(Input)

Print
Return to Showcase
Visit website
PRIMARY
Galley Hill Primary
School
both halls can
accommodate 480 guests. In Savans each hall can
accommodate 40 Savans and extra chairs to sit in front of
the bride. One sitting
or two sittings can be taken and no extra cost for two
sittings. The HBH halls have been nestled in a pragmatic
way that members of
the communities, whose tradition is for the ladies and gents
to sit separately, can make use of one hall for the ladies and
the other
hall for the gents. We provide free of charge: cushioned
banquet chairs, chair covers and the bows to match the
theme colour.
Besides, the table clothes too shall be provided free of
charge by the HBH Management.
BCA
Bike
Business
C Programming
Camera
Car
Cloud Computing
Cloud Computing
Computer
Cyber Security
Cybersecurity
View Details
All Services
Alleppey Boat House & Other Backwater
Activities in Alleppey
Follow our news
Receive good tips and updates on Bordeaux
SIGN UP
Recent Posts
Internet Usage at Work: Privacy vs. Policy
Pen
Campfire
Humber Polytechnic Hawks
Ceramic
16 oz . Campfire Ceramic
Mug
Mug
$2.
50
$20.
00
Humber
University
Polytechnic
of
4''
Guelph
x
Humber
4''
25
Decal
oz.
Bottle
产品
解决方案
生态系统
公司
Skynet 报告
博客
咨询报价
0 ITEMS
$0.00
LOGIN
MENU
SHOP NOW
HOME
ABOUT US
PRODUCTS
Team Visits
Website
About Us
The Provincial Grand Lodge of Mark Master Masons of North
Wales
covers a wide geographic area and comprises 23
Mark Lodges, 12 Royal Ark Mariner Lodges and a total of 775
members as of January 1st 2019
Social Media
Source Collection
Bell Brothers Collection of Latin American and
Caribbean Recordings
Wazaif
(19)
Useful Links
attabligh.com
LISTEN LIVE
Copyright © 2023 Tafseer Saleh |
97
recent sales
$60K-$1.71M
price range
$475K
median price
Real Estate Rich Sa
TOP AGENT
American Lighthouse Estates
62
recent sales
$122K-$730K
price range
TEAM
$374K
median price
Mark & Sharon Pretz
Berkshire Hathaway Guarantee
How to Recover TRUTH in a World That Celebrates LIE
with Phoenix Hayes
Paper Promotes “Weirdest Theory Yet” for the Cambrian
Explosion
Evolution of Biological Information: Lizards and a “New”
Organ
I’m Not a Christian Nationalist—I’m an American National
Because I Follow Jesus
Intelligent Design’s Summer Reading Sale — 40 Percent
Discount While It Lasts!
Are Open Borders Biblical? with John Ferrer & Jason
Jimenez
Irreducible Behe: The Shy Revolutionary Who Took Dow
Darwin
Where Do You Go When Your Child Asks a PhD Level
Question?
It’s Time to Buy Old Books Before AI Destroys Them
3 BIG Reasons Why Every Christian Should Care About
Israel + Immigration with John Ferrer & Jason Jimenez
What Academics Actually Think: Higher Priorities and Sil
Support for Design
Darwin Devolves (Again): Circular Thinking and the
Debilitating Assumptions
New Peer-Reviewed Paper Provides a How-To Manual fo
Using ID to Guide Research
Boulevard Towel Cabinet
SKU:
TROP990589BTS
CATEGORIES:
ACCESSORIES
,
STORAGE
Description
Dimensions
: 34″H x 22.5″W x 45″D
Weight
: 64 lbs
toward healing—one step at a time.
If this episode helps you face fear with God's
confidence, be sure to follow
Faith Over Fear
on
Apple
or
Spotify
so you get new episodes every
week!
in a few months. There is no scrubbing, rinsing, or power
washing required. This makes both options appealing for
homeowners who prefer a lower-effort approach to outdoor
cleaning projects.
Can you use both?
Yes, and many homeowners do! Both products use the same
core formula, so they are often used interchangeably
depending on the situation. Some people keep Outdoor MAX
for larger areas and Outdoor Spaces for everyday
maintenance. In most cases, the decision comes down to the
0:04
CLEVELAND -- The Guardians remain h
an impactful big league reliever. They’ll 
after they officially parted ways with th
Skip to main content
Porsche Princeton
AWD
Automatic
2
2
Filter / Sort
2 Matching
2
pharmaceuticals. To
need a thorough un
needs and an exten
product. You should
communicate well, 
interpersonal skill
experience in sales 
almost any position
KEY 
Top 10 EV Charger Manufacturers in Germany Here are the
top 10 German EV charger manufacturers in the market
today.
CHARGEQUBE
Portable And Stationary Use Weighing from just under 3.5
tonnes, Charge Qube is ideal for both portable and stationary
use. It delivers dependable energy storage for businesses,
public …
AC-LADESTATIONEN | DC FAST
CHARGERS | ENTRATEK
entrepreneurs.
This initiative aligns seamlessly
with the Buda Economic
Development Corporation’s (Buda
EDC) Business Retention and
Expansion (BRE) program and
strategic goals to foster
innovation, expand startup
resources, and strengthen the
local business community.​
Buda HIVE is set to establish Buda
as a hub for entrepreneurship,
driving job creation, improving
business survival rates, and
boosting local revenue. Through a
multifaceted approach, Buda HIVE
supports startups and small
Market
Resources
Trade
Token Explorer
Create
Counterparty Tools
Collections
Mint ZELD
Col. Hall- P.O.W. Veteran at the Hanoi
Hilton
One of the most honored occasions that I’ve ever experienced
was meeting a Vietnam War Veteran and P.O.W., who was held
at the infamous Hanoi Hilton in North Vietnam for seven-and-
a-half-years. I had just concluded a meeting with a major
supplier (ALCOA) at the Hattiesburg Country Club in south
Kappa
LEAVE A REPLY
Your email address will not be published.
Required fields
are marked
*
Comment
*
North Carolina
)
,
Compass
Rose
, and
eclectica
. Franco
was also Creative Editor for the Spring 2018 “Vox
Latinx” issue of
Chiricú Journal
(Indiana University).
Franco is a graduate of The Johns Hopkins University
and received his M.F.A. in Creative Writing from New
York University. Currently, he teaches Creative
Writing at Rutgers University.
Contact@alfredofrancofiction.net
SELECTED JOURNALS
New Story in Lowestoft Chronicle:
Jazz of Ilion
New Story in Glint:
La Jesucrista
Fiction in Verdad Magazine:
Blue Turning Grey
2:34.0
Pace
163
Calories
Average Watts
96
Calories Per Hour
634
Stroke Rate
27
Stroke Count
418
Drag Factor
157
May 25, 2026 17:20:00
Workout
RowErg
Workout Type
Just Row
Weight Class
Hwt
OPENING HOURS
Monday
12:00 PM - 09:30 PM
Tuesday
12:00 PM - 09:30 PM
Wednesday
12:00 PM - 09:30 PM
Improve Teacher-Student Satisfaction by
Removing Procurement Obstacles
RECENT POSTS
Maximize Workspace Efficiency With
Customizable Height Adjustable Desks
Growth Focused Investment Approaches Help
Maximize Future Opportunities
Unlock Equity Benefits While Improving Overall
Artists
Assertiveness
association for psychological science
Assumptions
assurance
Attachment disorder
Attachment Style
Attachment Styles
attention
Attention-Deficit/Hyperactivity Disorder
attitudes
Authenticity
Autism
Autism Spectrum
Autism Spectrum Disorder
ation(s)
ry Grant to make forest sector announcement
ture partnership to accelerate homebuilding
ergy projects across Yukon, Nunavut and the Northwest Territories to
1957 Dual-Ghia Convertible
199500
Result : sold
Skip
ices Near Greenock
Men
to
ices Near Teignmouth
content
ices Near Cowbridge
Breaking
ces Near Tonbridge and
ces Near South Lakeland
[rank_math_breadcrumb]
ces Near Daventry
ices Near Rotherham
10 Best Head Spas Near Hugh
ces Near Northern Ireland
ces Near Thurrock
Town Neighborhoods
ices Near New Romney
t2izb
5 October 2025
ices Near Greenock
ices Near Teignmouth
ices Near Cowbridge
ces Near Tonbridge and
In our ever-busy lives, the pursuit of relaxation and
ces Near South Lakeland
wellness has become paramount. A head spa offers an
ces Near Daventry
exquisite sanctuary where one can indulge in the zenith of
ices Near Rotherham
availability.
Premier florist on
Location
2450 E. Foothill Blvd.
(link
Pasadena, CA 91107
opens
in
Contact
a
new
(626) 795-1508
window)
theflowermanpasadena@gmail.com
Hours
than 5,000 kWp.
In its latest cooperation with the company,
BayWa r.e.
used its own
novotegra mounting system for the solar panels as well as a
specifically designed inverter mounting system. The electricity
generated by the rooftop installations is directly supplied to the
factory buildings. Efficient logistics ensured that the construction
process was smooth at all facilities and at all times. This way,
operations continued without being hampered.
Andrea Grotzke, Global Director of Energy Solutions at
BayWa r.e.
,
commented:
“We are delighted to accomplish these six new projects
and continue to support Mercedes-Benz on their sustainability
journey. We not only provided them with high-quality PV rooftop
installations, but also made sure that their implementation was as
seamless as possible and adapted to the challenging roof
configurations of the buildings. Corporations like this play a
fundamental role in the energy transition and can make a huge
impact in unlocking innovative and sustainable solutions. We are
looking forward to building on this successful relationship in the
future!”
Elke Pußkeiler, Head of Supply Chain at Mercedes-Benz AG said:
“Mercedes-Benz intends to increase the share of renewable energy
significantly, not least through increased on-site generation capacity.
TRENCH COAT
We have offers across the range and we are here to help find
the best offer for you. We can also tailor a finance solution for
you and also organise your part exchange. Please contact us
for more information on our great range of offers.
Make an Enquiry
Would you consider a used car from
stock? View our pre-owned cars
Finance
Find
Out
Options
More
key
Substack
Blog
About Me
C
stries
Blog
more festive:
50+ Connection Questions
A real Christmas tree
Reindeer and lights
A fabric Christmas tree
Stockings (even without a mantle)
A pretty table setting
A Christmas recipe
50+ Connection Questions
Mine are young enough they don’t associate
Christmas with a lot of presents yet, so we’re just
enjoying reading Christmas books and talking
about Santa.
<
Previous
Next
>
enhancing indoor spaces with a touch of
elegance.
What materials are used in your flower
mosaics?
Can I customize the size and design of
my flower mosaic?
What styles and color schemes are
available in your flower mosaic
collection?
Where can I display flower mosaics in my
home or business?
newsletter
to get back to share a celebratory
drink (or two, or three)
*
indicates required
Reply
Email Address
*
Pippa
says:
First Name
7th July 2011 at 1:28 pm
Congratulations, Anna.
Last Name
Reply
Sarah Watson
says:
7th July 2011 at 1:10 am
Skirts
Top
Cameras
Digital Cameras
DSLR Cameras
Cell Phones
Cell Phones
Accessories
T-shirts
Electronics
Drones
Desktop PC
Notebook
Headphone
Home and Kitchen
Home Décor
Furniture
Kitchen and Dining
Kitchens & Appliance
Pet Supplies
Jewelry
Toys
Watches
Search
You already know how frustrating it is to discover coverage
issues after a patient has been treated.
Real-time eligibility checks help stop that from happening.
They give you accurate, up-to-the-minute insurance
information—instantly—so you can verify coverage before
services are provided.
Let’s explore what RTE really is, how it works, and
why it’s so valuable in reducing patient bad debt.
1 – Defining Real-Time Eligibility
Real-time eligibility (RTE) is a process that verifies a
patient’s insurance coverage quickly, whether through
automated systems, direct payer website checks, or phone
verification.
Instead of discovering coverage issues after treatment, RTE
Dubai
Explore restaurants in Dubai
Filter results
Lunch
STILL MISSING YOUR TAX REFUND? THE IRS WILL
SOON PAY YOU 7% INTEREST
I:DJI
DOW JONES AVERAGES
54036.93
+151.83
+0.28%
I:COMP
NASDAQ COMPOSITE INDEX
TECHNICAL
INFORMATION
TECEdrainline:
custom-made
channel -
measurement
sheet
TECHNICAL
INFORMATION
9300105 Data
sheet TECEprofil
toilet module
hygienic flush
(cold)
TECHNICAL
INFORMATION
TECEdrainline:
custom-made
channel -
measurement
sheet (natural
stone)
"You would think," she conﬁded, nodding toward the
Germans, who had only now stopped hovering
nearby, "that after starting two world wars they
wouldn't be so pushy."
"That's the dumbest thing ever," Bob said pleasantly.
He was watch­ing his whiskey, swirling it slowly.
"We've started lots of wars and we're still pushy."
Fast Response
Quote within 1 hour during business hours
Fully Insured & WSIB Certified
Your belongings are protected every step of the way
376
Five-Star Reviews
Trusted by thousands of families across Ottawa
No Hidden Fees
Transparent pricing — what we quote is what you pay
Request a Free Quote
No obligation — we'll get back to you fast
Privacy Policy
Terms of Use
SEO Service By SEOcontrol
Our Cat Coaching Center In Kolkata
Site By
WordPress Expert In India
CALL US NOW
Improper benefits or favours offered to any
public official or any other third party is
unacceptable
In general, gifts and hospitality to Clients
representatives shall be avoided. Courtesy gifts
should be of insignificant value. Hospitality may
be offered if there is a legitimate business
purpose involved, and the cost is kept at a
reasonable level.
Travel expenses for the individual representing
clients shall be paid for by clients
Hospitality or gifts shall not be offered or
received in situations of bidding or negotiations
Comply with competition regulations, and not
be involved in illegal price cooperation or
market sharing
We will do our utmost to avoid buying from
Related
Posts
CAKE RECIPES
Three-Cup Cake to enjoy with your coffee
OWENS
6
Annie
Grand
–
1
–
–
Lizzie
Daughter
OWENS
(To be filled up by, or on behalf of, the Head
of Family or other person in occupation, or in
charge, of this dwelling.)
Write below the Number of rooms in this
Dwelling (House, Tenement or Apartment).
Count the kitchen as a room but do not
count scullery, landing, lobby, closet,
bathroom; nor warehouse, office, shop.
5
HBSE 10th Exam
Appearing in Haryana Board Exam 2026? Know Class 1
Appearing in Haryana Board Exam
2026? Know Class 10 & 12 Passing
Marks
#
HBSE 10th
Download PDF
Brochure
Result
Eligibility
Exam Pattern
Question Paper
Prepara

(End Input)

Written task
Which lines in the data above contain the word "Creative"? Return each of those lines in full.

Result for this exercise
was also Creative Editor for the Spring 2018 “Vox
and received his M.F.A. in Creative Writing from New
York University. Currently, he teaches Creative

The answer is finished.